→ **ACTIONS TO TAKE**:
1. In the neural network passage, at which university were Warren McCullough and Walter Pitts working when they proposed mimicking the human brain?
2. Write out every line of the plotted data image records word for word, leaving the pictures out.

→ **EXCERPTED PASSAGE**:
================

In reality, the term ‘neural network’ is not new, it has been around since the ’40s when Warren McCullough and Walter Pitts were working in the University of Chicago and proposed the idea of developing artificial intelligence algorithms to mimic the behaviours of the human brain. As expected, neural networks aka Artificial Neural Networks (ANN) are a shared area of research and development in both computer science and neuroscience.
So, what is a neural network?
In its basic form, a neural network is a method for performing machine learning tasks, training a computer with labelled training data. In other words, a computer program can learn to make decisions based on a model it builds from a training dataset. A simple example is a face recognition system that is trained to learn to identify your face using a small training set of photos so that it can correlate it with your test images, identified through your camera, while you try to unlock your smartphone.
This example can be extended to a more generic car recognition system used in central London to identify different motorbikes and different car sizes. It works by using already labelled images that are fed to a system and to identify the class of a vehicle (eg, truck, motorbike, car, etc).

================

→ **Plotted data images**:
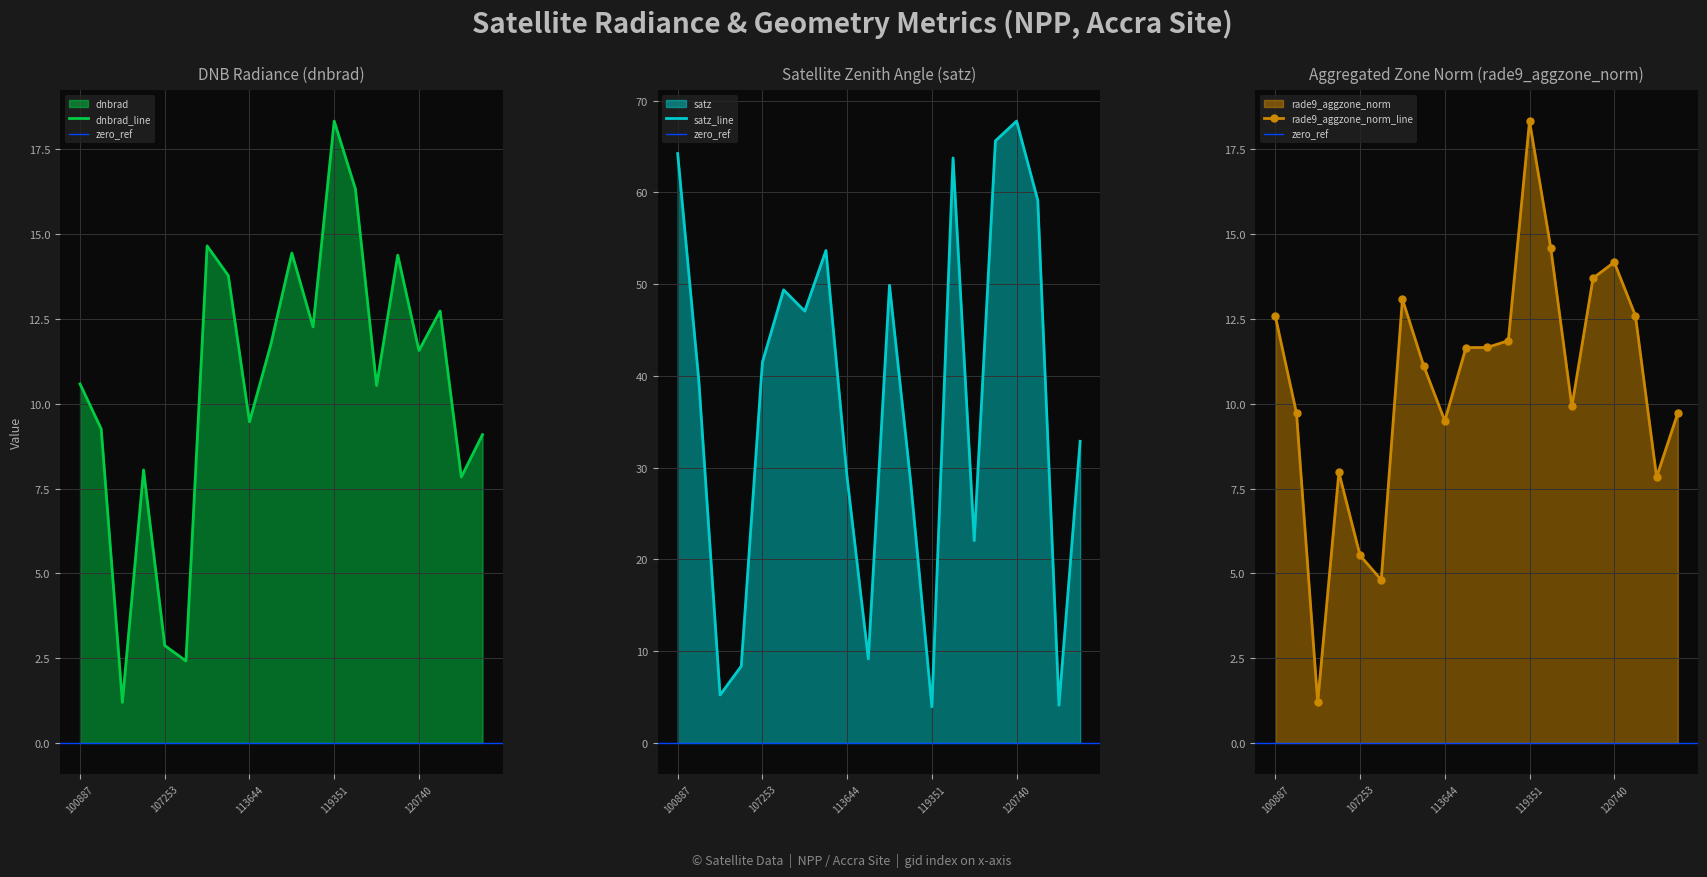

Which has a higher value, 121771 or 107081?

121771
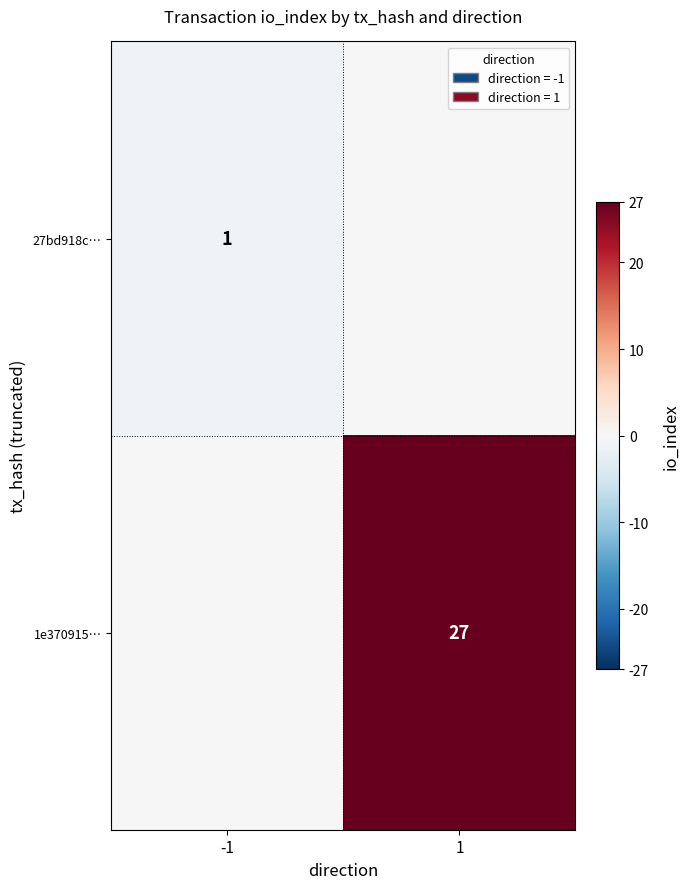

Is the value of 27bd918c… at -1 greater than the value of 1e370915… at 1?

No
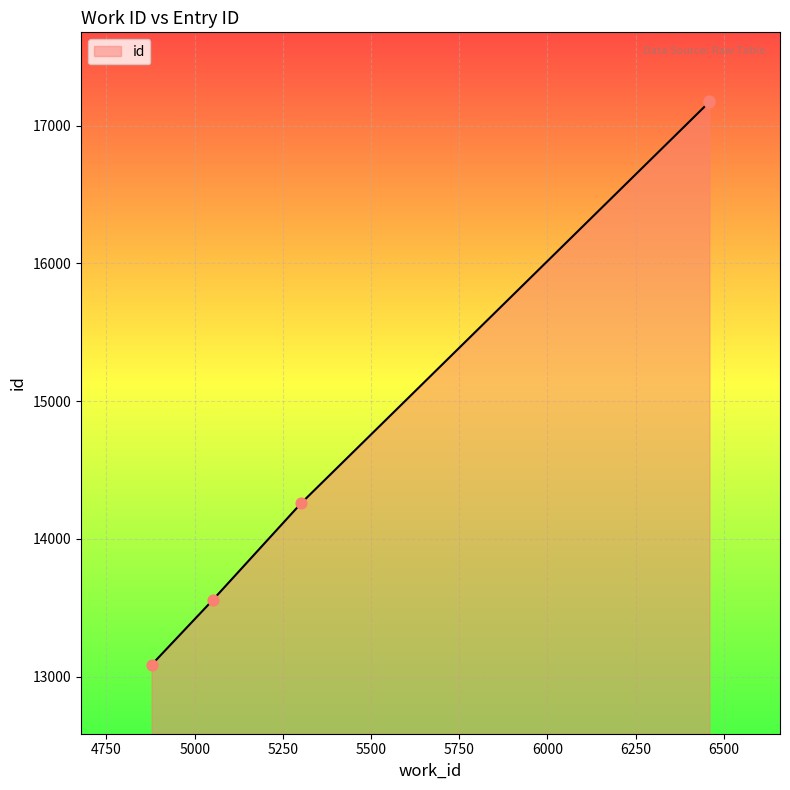

True or false: there are more than 2 points higher than both neighbors.

False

================

→ **ANSWERS FOR EACH ITEM**:
1. The University of Chicago.

2.
Which has a higher value, 121771 or 107081?

121771

Is the value of 27bd918c… at -1 greater than the value of 1e370915… at 1?

No

True or false: there are more than 2 points higher than both neighbors.

False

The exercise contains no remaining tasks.